Here are the key points you should keep in mind when performing the Toe Reach and Reverse Bridge:

  • * Your hands should be palms down with fingertips facing your body or side. Don’t let them face away from you.
  • * Keep your chest lifted and open at all times by squeezing your shoulders together and drawing your lats down towards the small of your back.
  • * Don’t let your head sink down into your shoulders like a turtle. Stay lifted throughout the entire move.
  • *Pull your belly button in towards your spine while keeping your ribs pulled in and together.
  • * Lift the pubic bone up and tuck your pelvis under to lengthen your lower back. Avoid engaging your lower back the entire time by not letting it arch down.
  • * Your head stays in alignment with your spine — torso is parallel to the floor, and eyes looking up towards the sky. Keep your eyes facing forward the entire time and in unison with your torso’s position.

Do 3 sets of 10 reps on each side. You can repeat this movement 3 to 4 times per week.

The objective of this move is to improve strength and flexibility around the shoulder girdle. Any tightness or lack of mobility in the shoulders and torso are quickly noticeable. If there is too much pressure on your wrists, move your position down to the elbows.
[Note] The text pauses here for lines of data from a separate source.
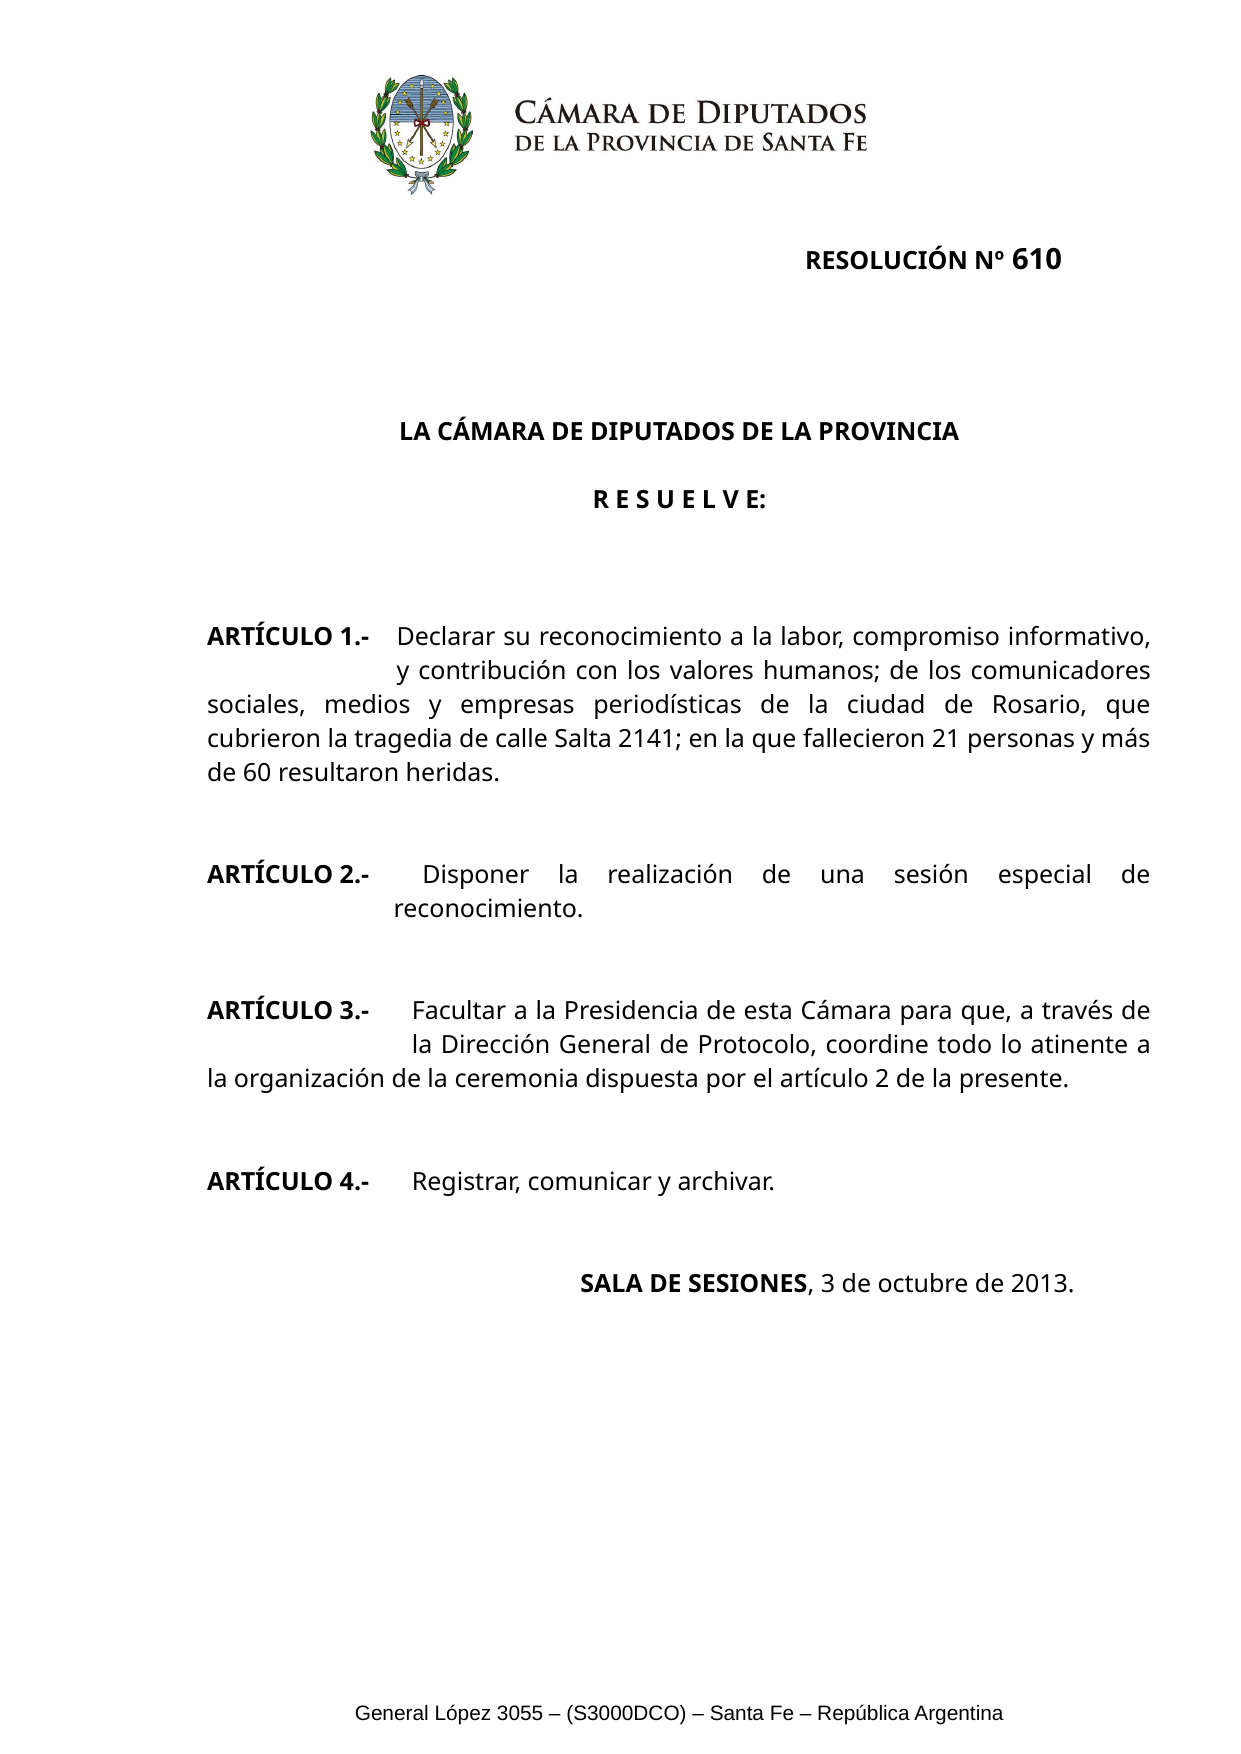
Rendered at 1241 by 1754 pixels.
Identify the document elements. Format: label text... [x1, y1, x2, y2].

text LA CÁMARA DE DIPUTADOS DE LA PROVINCIA [207, 414, 1152, 448]
text Disponer la realización de una sesión especial de reconocimiento. [207, 857, 1152, 925]
table_header ARTÍCULO 3.- [207, 993, 412, 1043]
text SALA DE SESIONES, 3 de octubre de 2013. [502, 1266, 1152, 1299]
text R E S U E L V E: [207, 482, 1152, 516]
picture [370, 75, 867, 199]
table_header ARTÍCULO 4.- [207, 1163, 412, 1214]
text RESOLUCIÓN Nº 610 [649, 238, 1152, 278]
text Registrar, comunicar y archivar. [412, 1163, 1152, 1197]
text Facultar a la Presidencia de esta Cámara para que, a través de la Dirección General de Protocolo, coordine todo lo atinente a la organización de la ceremonia dispuesta por el artículo 2 de la presente. [207, 993, 1152, 1095]
table_header ARTÍCULO 2.- [207, 857, 393, 907]
table_header ARTÍCULO 1.- [207, 618, 396, 669]
text Declarar su reconocimiento a la labor, compromiso informativo, y contribución con los valores humanos; de los comunicadores sociales, medios y empresas periodísticas de la ciudad de Rosario, que cubrieron la tragedia de calle Salta 2141; en la que fallecieron 21 personas y más de 60 resultaron heridas. [207, 618, 1152, 789]
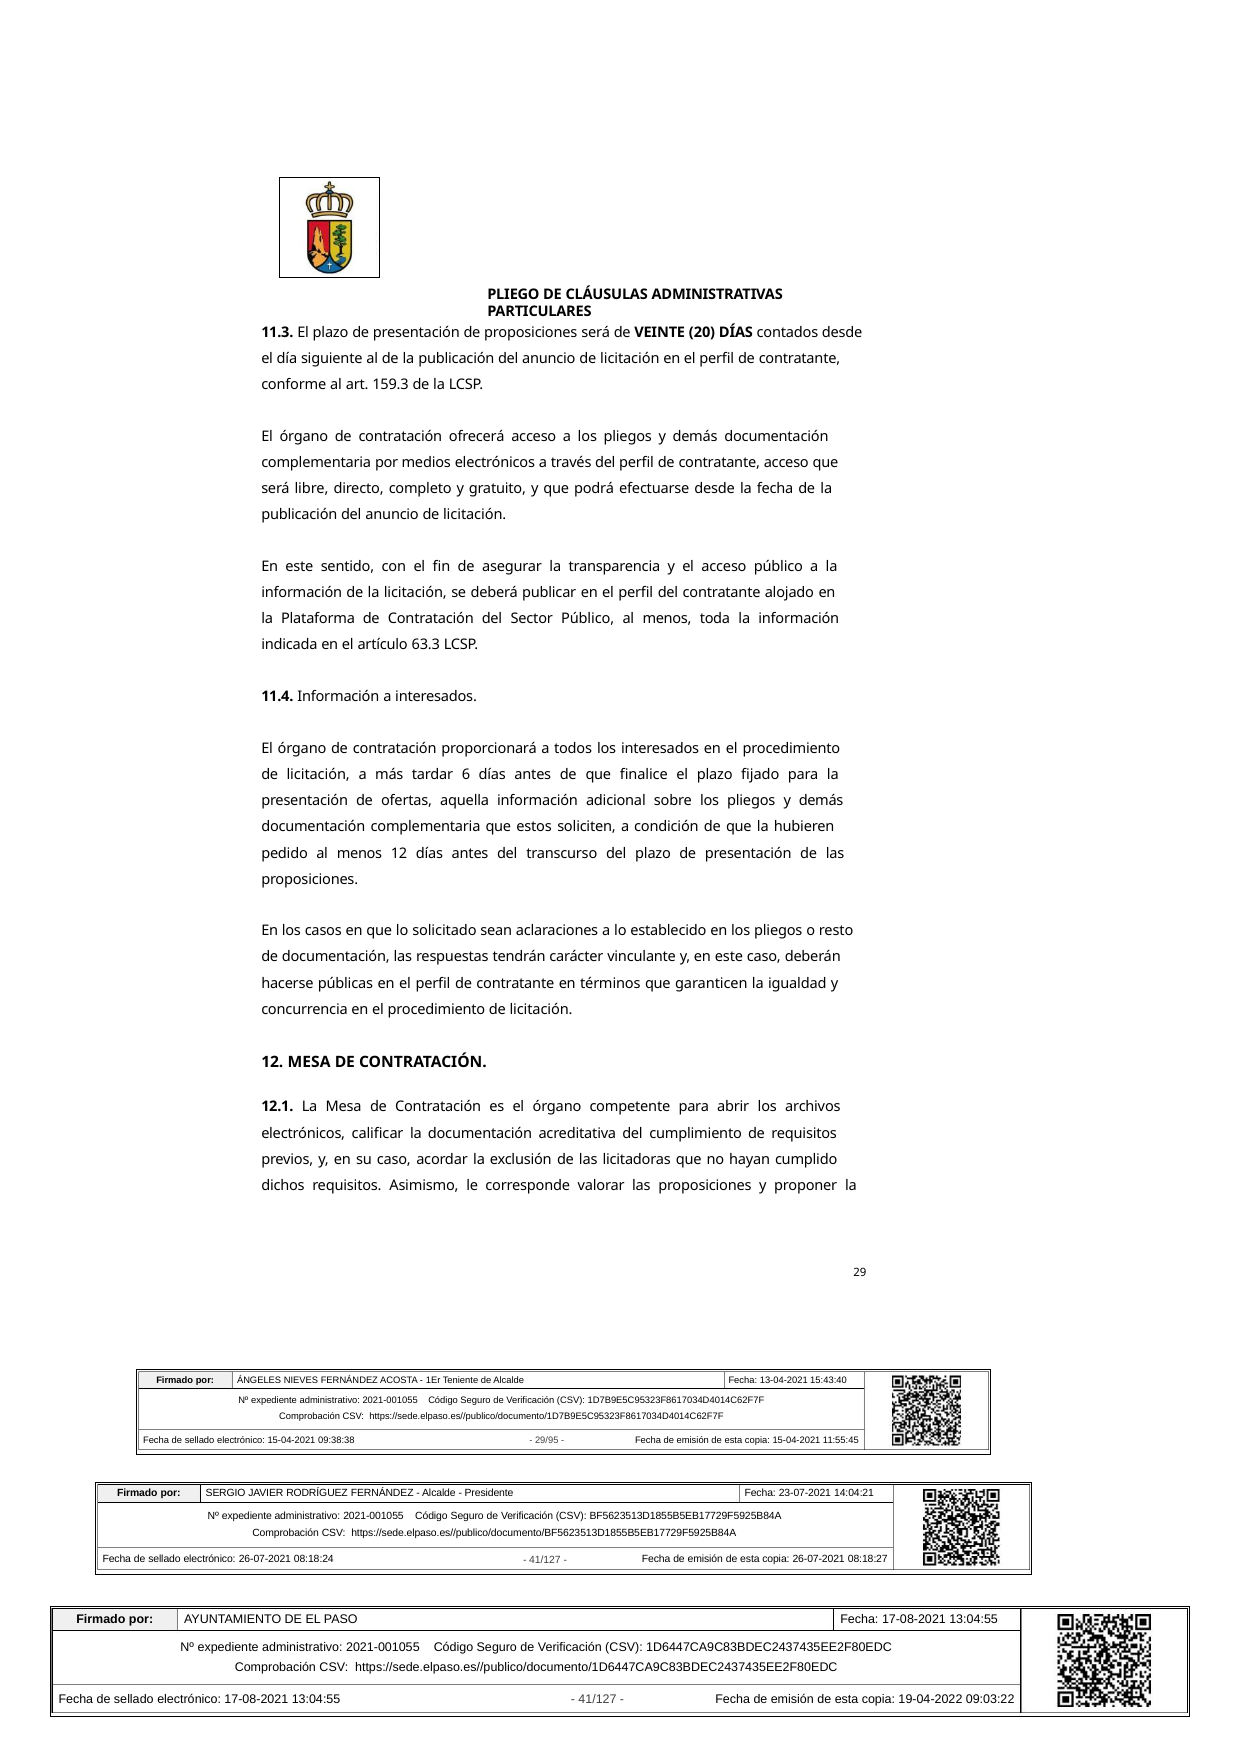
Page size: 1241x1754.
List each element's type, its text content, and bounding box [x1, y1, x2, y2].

text proposiciones. [261, 871, 890, 888]
picture [280, 178, 379, 277]
text Fecha de emisión de esta copia: 19-04-2022 09:03:22 [715, 1692, 1039, 1706]
text publicación del anuncio de licitación. [261, 506, 890, 523]
text de licitación, a más tardar 6 días antes de que finalice el plazo fijado para la [261, 766, 890, 783]
text concurrencia en el procedimiento de licitación. [261, 1001, 891, 1018]
text el día siguiente al de la publicación del anuncio de licitación en el perfil de contratante, [261, 350, 890, 367]
text 1.3. El plazo de presentación de proposiciones será de VEINTE (20) DÍAS contados desde [269, 323, 890, 341]
text Nº expediente administrativo: 2021-001055 Código Seguro de Verificación (CSV): BF5623513D1855B5EB17729F5925B84A [207, 1510, 807, 1522]
text - 41/127 - [523, 1554, 582, 1565]
text PLIEGO DE CLÁUSULAS ADMINISTRATIVAS PARTICULARES [487, 286, 890, 320]
text pedido al menos 12 días antes del transcurso del plazo de presentación de las [261, 844, 890, 861]
text En este sentido, con el fin de asegurar la transparencia y el acceso público a la [261, 558, 890, 575]
text hacerse públicas en el perfil de contratante en términos que garanticen la igualdad y [261, 975, 891, 992]
text presentación de ofertas, aquella información adicional sobre los pliegos y demás [261, 792, 890, 809]
text previos, y, en su caso, acordar la exclusión de las licitadoras que no hayan cumplido [261, 1151, 890, 1168]
text Fecha de sellado electrónico: 15-04-2021 09:38:38 [143, 1435, 379, 1445]
text 1 [261, 1098, 269, 1115]
text - 29/95 - [529, 1435, 578, 1446]
text En los casos en que lo solicitado sean aclaraciones a lo establecido en los pliegos o resto [261, 922, 891, 939]
text complementaria por medios electrónicos a través del perfil de contratante, acceso que [261, 454, 890, 471]
text Firmado por: [156, 1375, 228, 1385]
text Fecha de emisión de esta copia: 26-07-2021 08:18:27 [642, 1553, 912, 1565]
text 2.1. La Mesa de Contratación es el órgano competente para abrir los archivos [269, 1098, 890, 1115]
text ÁNGELES NIEVES FERNÁNDEZ ACOSTA - 1Er Teniente de Alcalde [237, 1375, 552, 1385]
picture [137, 1370, 990, 1454]
text documentación complementaria que estos soliciten, a condición de que la hubieren [261, 818, 890, 835]
text El órgano de contratación ofrecerá acceso a los pliegos y demás documentación [261, 428, 890, 444]
text Fecha de sellado electrónico: 17-08-2021 13:04:55 [58, 1692, 365, 1706]
picture [96, 1483, 1031, 1574]
text de documentación, las respuestas tendrán carácter vinculante y, en este caso, deberán [261, 948, 891, 965]
text Fecha de emisión de esta copia: 15-04-2021 11:55:45 [635, 1435, 884, 1445]
text 1 [261, 323, 269, 341]
text Nº expediente administrativo: 2021-001055 Código Seguro de Verificación (CSV): 1D7B9E5C95323F8617034D4014C62F7F [238, 1396, 788, 1406]
picture [51, 1607, 1189, 1716]
text la Plataforma de Contratación del Sector Público, al menos, toda la información [261, 610, 890, 627]
text Fecha: 17-08-2021 13:04:55 [840, 1612, 1021, 1626]
text Firmado por: [76, 1612, 172, 1626]
text Comprobación CSV: https://sede.elpaso.es//publico/documento/1D7B9E5C95323F8617034D4014C62F7F [279, 1411, 788, 1421]
text Comprobación CSV: https://sede.elpaso.es//publico/documento/BF5623513D1855B5EB17729F5925B84A [252, 1527, 807, 1539]
text será libre, directo, completo y gratuito, y que podrá efectuarse desde la fecha de la [261, 480, 890, 497]
text indicada en el artículo 63.3 LCSP. [261, 636, 890, 653]
text 2. MESA DE CONTRATACIÓN. [270, 1052, 510, 1071]
text 1.4. Información a interesados. [269, 688, 505, 705]
text 29 [853, 1266, 883, 1279]
text 1 [261, 688, 269, 705]
text - 41/127 - [571, 1693, 643, 1707]
text Firmado por: [117, 1488, 196, 1499]
text Nº expediente administrativo: 2021-001055 Código Seguro de Verificación (CSV): 1D6447CA9C83BDEC2437435EE2F80EDC [180, 1640, 918, 1654]
text SERGIO JAVIER RODRÍGUEZ FERNÁNDEZ - Alcalde - Presidente [205, 1488, 540, 1499]
text Fecha de sellado electrónico: 26-07-2021 08:18:24 [102, 1553, 359, 1565]
text Fecha: 13-04-2021 15:43:40 [728, 1375, 864, 1385]
text Fecha: 23-07-2021 14:04:21 [744, 1488, 893, 1499]
text Comprobación CSV: https://sede.elpaso.es//publico/documento/1D6447CA9C83BDEC2437435EE2F80EDC [234, 1661, 918, 1674]
text 1 [261, 1052, 270, 1071]
text AYUNTAMIENTO DE EL PASO [184, 1612, 386, 1626]
text El órgano de contratación proporcionará a todos los interesados en el procedimiento [261, 740, 890, 757]
text información de la licitación, se deberá publicar en el perfil del contratante alojado en [261, 584, 890, 601]
text dichos requisitos. Asimismo, le corresponde valorar las proposiciones y proponer la [261, 1177, 890, 1194]
text electrónicos, calificar la documentación acreditativa del cumplimiento de requisitos [261, 1124, 890, 1141]
text conforme al art. 159.3 de la LCSP. [261, 376, 890, 393]
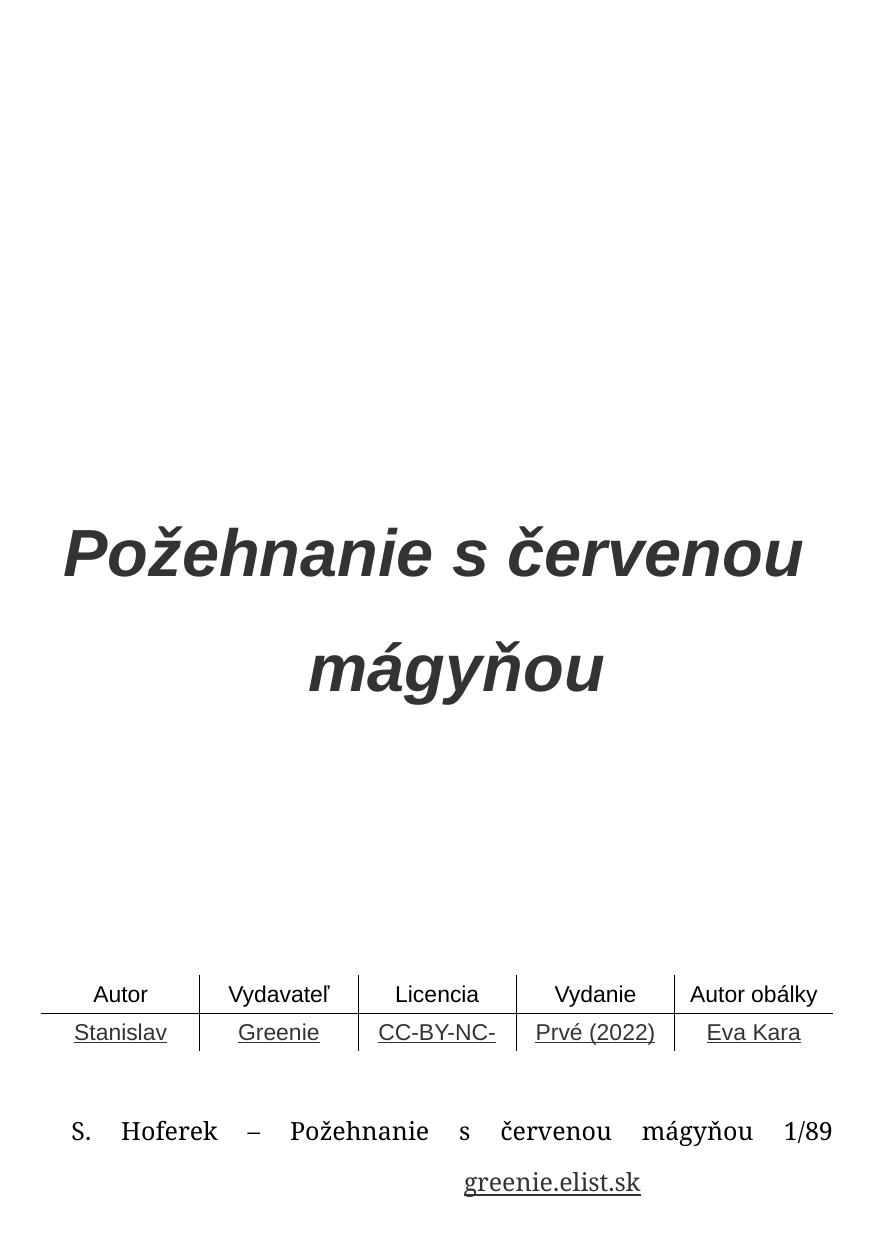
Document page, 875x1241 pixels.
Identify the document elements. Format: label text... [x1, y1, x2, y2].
Take it slow when beginning this move. Don’t expect to complete all 10 reps at once — you will need to work up to it. Your upper body will get a great workout and stretch. At the same time, your lower body will also fatigue very quickly.

Stay mindful while executing each move with control and awareness. When performing upper body Pilates moves in a bridge position, full body control is needed to prevent unnecessary use of the low back, neck and wrists.

Finally, doing this exercise between workouts or on your off days will greatly increase your shoulder mobility, which is great if you’ve been doing a lot of bench pressing or pull ups.